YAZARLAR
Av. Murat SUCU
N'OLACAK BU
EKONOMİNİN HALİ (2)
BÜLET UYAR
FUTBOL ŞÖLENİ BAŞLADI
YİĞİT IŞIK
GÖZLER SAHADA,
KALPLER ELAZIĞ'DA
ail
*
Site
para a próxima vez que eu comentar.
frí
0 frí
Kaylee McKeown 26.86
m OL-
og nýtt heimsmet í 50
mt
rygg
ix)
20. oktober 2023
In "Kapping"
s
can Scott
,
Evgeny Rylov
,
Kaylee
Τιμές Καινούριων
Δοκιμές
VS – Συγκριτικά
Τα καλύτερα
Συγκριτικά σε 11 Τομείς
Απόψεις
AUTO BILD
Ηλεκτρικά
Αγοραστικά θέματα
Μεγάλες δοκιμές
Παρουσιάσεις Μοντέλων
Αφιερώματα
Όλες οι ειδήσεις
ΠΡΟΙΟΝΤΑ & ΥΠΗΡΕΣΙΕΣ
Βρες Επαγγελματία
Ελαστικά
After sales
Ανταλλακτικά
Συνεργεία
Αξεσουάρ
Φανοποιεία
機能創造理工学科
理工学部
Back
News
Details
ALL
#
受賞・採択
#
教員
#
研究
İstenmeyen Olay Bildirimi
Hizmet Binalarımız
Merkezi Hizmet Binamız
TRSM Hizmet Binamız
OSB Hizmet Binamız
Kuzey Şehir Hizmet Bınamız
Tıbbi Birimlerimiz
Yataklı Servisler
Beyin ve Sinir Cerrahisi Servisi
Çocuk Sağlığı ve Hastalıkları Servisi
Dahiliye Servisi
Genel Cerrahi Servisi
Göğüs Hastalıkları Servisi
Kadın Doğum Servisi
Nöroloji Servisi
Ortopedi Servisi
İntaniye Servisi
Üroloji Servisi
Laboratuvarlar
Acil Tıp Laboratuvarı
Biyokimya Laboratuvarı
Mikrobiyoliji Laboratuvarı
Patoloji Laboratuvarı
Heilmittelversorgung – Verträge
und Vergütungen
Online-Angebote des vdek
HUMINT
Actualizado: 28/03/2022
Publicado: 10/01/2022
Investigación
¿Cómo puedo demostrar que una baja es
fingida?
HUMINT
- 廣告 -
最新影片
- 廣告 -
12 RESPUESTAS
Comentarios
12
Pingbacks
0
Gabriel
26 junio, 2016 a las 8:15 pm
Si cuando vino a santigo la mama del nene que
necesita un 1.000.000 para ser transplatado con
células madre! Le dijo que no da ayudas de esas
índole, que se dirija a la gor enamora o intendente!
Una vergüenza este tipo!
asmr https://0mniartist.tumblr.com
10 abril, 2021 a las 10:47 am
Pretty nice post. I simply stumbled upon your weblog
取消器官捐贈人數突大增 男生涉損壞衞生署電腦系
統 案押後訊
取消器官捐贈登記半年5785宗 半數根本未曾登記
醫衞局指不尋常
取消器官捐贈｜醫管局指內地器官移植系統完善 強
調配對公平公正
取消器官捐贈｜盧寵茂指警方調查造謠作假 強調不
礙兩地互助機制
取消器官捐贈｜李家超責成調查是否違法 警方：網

● TASK REQUIREMENTS:
Repeat every line of text from the records above, keeping each line unchanged and in its original order.

● TASK RESPONSE:
YAZARLAR
Av. Murat SUCU
N'OLACAK BU
EKONOMİNİN HALİ (2)
BÜLET UYAR
FUTBOL ŞÖLENİ BAŞLADI
YİĞİT IŞIK
GÖZLER SAHADA,
KALPLER ELAZIĞ'DA
ail
*
Site
para a próxima vez que eu comentar.
frí
0 frí
Kaylee McKeown 26.86
m OL-
og nýtt heimsmet í 50
mt
rygg
ix)
20. oktober 2023
In "Kapping"
s
can Scott
,
Evgeny Rylov
,
Kaylee
Τιμές Καινούριων
Δοκιμές
VS – Συγκριτικά
Τα καλύτερα
Συγκριτικά σε 11 Τομείς
Απόψεις
AUTO BILD
Ηλεκτρικά
Αγοραστικά θέματα
Μεγάλες δοκιμές
Παρουσιάσεις Μοντέλων
Αφιερώματα
Όλες οι ειδήσεις
ΠΡΟΙΟΝΤΑ & ΥΠΗΡΕΣΙΕΣ
Βρες Επαγγελματία
Ελαστικά
After sales
Ανταλλακτικά
Συνεργεία
Αξεσουάρ
Φανοποιεία
機能創造理工学科
理工学部
Back
News
Details
ALL
#
受賞・採択
#
教員
#
研究
İstenmeyen Olay Bildirimi
Hizmet Binalarımız
Merkezi Hizmet Binamız
TRSM Hizmet Binamız
OSB Hizmet Binamız
Kuzey Şehir Hizmet Bınamız
Tıbbi Birimlerimiz
Yataklı Servisler
Beyin ve Sinir Cerrahisi Servisi
Çocuk Sağlığı ve Hastalıkları Servisi
Dahiliye Servisi
Genel Cerrahi Servisi
Göğüs Hastalıkları Servisi
Kadın Doğum Servisi
Nöroloji Servisi
Ortopedi Servisi
İntaniye Servisi
Üroloji Servisi
Laboratuvarlar
Acil Tıp Laboratuvarı
Biyokimya Laboratuvarı
Mikrobiyoliji Laboratuvarı
Patoloji Laboratuvarı
Heilmittelversorgung – Verträge
und Vergütungen
Online-Angebote des vdek
HUMINT
Actualizado: 28/03/2022
Publicado: 10/01/2022
Investigación
¿Cómo puedo demostrar que una baja es
fingida?
HUMINT
- 廣告 -
最新影片
- 廣告 -
12 RESPUESTAS
Comentarios
12
Pingbacks
0
Gabriel
26 junio, 2016 a las 8:15 pm
Si cuando vino a santigo la mama del nene que
necesita un 1.000.000 para ser transplatado con
células madre! Le dijo que no da ayudas de esas
índole, que se dirija a la gor enamora o intendente!
Una vergüenza este tipo!
asmr https://0mniartist.tumblr.com
10 abril, 2021 a las 10:47 am
Pretty nice post. I simply stumbled upon your weblog
取消器官捐贈人數突大增 男生涉損壞衞生署電腦系
統 案押後訊
取消器官捐贈登記半年5785宗 半數根本未曾登記
醫衞局指不尋常
取消器官捐贈｜醫管局指內地器官移植系統完善 強
調配對公平公正
取消器官捐贈｜盧寵茂指警方調查造謠作假 強調不
礙兩地互助機制
取消器官捐贈｜李家超責成調查是否違法 警方：網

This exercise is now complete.